Malo Clinic has a very strong research and development area, said Fernando Sanchez, clinical director of Malo-Ginemed. Together, we have created a center of reference in the world.
Sanchez said the combined efforts will enable new-found pregnant Portuguese women and medical tourism patients to return to their regular gynecologist for monitoring and treatment as if the artificially-developed embryo had been conceived naturally.
Birth rates lag in Europe and to a lesser extent in the United States — but the desire for children does not. Europe leads the world in assisted-reproduction treatments, initiating approximately 55 percent of all cases, accord to the European Society of Human Reproduction and Embryology. In 2011, the latest year for which figures are available, 588,629 treatment cases were reported from 33 European countries.
Overseas Solutions
Infertility in Portugal affects half-a-million couples or 15 percent of the population of reproductive age. Internationally, the number of treatments performed in many developed countries has grown by 5-10 percent annually in the last few years, but that rise is now showing signs of slowing.
Increased opportunities for medical travel and lower cost, combined with easily accessible information across the internet about what is available and a desire to avoid regulation or legal constraints within their borders, has driven some couples to look abroad for solutions to their infertility.
The Malo Reproductive Unit features the latest technology in assisted reproduction including a cryopreservation closed system created by Ginemed and the University of Seville. Instead of the traditional semi-open straws, the closed system, dubbed SafeSpeed, provides additional security in the conservation of gametes eggs, sperm and embryos — eliminating direct contact with liquid nitrogen and the risk of contamination by maintaining survival rates and fertility.
Malo Clinic is set to open a new brand of low-cost dental clinics across the 28 countries the Portuguese outpatient healthcare group
is already in. The global expansion began five years ago and now includes facilities from Angola to China and Colombia to Poland.

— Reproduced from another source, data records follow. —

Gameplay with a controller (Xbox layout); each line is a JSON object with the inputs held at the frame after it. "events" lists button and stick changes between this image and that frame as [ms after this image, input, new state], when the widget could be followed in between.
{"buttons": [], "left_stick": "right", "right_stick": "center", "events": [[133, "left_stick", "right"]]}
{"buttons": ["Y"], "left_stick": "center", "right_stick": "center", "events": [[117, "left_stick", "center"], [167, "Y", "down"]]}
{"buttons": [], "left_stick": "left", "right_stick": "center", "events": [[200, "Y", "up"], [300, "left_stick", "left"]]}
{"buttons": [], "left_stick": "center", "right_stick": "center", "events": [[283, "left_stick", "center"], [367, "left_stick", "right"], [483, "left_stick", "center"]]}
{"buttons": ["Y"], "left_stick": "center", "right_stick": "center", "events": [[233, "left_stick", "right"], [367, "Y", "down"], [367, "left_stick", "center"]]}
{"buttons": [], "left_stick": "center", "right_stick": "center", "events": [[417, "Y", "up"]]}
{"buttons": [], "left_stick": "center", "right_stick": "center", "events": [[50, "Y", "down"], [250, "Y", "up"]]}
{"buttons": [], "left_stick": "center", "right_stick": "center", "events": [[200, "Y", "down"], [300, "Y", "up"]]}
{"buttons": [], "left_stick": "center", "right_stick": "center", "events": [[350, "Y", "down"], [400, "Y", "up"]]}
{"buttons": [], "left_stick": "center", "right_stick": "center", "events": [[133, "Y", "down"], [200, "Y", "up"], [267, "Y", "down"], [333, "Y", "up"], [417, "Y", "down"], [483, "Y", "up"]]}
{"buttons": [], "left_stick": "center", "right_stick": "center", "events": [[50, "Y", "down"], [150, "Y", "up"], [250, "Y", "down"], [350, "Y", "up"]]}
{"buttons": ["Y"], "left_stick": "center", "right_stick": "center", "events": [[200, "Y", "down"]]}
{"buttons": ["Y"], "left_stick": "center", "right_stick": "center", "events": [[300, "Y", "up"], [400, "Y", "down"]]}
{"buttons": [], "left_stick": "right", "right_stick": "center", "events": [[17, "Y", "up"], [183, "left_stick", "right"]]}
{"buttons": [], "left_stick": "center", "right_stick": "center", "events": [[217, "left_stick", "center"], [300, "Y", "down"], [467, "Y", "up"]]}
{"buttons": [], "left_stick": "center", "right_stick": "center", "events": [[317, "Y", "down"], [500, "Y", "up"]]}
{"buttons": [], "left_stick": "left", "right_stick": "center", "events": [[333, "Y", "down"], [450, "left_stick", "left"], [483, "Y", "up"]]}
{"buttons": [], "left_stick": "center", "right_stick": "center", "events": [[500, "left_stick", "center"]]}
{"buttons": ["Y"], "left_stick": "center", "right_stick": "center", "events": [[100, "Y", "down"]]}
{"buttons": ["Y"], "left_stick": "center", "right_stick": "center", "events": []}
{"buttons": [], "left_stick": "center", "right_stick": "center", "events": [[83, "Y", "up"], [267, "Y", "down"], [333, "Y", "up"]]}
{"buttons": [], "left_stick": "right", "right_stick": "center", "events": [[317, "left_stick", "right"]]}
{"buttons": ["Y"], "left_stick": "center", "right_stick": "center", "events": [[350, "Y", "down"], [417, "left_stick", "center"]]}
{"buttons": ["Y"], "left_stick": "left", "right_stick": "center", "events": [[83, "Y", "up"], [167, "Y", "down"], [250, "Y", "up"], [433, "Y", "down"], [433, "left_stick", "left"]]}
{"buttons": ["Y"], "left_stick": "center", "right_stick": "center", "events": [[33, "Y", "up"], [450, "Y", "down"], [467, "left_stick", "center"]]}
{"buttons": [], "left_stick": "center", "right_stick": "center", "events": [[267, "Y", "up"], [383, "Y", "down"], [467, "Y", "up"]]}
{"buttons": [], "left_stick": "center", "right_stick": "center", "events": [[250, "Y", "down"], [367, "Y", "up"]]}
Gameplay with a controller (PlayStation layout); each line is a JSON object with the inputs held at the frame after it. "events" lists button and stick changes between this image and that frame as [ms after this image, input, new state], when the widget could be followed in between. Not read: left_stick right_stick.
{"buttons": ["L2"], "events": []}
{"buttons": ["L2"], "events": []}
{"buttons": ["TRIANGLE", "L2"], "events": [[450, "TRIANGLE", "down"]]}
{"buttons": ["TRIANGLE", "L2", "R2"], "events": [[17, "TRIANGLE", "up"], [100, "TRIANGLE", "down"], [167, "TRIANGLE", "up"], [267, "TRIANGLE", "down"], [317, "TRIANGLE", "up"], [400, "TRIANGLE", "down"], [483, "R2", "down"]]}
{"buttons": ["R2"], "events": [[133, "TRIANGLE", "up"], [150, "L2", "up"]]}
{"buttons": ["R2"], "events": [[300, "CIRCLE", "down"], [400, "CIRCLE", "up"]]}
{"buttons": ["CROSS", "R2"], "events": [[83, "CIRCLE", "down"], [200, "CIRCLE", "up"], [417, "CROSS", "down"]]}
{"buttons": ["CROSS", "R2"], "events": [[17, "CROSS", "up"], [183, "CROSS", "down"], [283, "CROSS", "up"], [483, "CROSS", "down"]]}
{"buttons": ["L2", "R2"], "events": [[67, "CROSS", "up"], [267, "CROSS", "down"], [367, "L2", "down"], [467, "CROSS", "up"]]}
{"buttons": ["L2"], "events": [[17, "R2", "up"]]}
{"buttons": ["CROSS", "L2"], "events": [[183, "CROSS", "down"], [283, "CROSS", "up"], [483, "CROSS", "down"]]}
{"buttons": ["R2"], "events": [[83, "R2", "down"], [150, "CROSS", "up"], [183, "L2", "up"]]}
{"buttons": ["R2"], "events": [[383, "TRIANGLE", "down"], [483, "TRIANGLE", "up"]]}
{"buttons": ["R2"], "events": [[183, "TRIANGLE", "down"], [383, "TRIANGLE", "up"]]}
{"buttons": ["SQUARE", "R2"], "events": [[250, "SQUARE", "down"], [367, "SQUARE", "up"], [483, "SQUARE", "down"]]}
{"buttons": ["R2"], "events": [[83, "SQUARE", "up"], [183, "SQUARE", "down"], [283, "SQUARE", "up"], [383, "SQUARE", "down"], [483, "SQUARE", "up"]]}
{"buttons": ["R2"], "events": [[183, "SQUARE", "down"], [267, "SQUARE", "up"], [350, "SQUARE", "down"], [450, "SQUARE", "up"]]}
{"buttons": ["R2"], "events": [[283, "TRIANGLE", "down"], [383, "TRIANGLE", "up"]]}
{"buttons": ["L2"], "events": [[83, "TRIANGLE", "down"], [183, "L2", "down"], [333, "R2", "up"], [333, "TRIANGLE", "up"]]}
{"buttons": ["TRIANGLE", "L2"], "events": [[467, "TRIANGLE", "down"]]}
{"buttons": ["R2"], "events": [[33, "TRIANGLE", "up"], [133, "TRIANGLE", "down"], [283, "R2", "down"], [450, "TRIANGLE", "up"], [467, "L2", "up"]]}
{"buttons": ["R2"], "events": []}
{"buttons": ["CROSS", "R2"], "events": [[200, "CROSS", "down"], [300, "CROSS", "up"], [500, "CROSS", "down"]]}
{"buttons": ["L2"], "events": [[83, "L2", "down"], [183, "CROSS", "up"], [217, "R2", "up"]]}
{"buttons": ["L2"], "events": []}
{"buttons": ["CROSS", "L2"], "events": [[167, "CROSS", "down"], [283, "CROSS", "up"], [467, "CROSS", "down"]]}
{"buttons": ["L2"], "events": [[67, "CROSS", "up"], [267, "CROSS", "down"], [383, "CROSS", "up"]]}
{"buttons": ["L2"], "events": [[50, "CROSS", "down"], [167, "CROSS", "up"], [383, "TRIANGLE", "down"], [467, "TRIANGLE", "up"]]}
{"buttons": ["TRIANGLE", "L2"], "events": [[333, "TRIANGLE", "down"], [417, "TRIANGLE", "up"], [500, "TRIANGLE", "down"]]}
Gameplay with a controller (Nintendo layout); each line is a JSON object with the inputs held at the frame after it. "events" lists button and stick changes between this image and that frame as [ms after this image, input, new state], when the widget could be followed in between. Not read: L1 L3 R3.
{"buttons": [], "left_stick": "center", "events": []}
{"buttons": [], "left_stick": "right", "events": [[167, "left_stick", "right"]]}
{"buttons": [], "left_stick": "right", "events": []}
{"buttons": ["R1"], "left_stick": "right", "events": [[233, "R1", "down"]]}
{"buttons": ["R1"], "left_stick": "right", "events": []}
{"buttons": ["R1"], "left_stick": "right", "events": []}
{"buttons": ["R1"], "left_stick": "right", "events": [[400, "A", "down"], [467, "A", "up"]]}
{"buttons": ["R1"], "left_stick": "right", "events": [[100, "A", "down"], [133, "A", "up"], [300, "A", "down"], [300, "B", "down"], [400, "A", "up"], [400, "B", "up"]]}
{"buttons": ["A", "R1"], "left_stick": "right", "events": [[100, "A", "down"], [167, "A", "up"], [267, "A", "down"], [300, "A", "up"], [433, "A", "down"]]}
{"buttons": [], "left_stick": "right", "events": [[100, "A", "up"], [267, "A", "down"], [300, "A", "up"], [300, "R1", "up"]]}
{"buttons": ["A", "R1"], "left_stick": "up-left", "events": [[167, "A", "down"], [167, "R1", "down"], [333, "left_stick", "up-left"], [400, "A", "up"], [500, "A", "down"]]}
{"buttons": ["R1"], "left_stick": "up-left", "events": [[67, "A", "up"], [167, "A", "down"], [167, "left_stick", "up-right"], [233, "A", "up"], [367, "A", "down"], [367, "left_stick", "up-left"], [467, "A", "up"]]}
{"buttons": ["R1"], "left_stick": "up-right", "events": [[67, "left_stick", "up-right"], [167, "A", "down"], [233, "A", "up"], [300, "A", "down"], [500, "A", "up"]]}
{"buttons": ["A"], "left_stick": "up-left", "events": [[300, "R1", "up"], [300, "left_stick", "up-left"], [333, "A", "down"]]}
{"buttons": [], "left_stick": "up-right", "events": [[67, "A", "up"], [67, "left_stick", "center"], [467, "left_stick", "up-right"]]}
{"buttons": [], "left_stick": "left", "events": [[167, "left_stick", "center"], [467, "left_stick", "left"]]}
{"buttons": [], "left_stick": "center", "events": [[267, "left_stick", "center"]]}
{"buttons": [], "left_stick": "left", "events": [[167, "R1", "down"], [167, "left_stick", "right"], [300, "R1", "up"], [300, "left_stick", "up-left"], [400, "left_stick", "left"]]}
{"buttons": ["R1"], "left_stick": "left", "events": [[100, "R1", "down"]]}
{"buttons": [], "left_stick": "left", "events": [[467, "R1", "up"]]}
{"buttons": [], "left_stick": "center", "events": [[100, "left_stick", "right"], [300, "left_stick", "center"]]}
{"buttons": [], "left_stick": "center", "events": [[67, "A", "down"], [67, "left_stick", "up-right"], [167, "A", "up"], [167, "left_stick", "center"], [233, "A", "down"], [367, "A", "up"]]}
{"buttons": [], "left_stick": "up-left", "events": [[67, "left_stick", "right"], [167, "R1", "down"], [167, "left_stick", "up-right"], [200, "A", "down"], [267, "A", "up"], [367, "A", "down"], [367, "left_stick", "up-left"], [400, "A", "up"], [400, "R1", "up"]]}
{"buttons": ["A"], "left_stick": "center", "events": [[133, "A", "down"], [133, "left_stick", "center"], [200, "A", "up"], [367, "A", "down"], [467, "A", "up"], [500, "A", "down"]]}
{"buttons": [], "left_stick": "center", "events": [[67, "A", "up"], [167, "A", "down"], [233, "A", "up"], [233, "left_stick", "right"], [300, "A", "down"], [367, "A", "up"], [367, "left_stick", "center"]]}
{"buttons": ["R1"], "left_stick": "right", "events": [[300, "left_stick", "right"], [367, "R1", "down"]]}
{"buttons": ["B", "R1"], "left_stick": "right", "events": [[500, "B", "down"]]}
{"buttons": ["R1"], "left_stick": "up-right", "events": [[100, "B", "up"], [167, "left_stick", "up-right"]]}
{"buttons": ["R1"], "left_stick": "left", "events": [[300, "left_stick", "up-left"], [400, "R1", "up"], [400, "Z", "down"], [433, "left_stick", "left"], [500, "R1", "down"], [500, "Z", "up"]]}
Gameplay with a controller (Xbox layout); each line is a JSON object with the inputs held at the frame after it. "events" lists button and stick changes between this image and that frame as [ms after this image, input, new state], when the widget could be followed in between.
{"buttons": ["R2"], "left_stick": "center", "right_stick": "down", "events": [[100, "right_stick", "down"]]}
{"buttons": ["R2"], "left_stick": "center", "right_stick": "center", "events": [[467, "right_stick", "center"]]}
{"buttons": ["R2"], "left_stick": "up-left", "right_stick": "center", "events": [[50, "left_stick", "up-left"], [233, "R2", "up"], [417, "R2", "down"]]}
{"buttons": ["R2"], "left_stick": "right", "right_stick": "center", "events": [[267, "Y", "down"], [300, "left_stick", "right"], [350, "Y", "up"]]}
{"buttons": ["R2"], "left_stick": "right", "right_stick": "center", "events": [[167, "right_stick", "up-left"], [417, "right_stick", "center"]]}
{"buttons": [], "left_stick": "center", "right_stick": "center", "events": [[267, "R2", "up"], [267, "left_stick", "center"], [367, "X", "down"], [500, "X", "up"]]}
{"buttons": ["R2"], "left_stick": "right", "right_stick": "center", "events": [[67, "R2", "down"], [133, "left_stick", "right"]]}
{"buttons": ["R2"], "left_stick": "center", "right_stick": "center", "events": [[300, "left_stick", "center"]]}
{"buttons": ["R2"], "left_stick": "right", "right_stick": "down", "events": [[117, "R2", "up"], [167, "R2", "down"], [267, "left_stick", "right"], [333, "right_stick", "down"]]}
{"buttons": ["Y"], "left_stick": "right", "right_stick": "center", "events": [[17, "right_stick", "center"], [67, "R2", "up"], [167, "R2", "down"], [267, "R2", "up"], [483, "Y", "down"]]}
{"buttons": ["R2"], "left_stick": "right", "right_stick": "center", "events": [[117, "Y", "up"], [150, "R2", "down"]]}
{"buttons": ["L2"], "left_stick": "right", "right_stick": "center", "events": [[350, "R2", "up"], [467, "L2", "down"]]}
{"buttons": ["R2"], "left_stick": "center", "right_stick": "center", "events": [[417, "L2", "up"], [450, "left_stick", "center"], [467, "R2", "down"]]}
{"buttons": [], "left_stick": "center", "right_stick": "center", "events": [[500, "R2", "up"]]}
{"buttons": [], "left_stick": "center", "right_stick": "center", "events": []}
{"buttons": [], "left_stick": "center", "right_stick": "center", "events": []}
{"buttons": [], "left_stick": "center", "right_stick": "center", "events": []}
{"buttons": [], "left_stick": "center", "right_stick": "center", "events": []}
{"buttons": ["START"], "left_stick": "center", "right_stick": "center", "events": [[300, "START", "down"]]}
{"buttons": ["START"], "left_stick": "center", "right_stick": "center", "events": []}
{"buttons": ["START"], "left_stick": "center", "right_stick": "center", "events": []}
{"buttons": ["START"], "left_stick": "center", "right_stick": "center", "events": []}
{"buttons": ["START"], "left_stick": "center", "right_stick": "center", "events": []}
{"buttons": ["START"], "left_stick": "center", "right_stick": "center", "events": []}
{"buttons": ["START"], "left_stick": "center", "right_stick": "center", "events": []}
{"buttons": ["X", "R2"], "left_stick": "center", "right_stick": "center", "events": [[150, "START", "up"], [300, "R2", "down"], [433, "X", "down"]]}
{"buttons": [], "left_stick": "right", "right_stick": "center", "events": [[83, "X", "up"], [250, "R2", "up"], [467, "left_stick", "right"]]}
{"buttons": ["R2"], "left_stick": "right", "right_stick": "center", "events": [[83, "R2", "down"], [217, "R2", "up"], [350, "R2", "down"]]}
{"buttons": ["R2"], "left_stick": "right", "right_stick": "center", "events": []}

That's good news for the Lisbon Tourism Board, an arm of the Visitors and Convention Bureau charged to collaborate with the Medical Tourism Association to raise the profile of medical travel to Lisbon. There already a growing number of patients who are ready and willing to travel abroad for medical tourism procedures at facilities like the Malo Clinic, which beyond assisted human reproduction techniques features health and wellness treatments from spa therapies and dentistry to cosmetic surgery and now an IVF clinic.
British are coming
Some 650,000 patients from the United Kingdom, alone that's twice as many as a decade ago are traveling abroad to avoid hospital waiting lists, which have grown to a six-year high and have resulted in delays for treatment of upward to six months, according to the National Health Service's Office for National Statistics.
But that's not the only why of it. Wealthy British seniors are leaving behind demanding jobs to retire in Portugal, where the country's mild climate and low cost of living about 30 percent less than in the United Kingdom plays a role in their decisions.
Here I have a life without stress, I do yoga and go for long walks with my dog, said Sally Kerr, who moved to Portugal two years ago and ahead of her husband, David, who flies out from England on weekends to visit and will eventually join her once he retires.
This peaceful haven has become more attractive to wealthy Europeans since the Portuguese government exempted taxes for the first 10 years on the pensions of private sector retirees who chose to make Portugal their new home.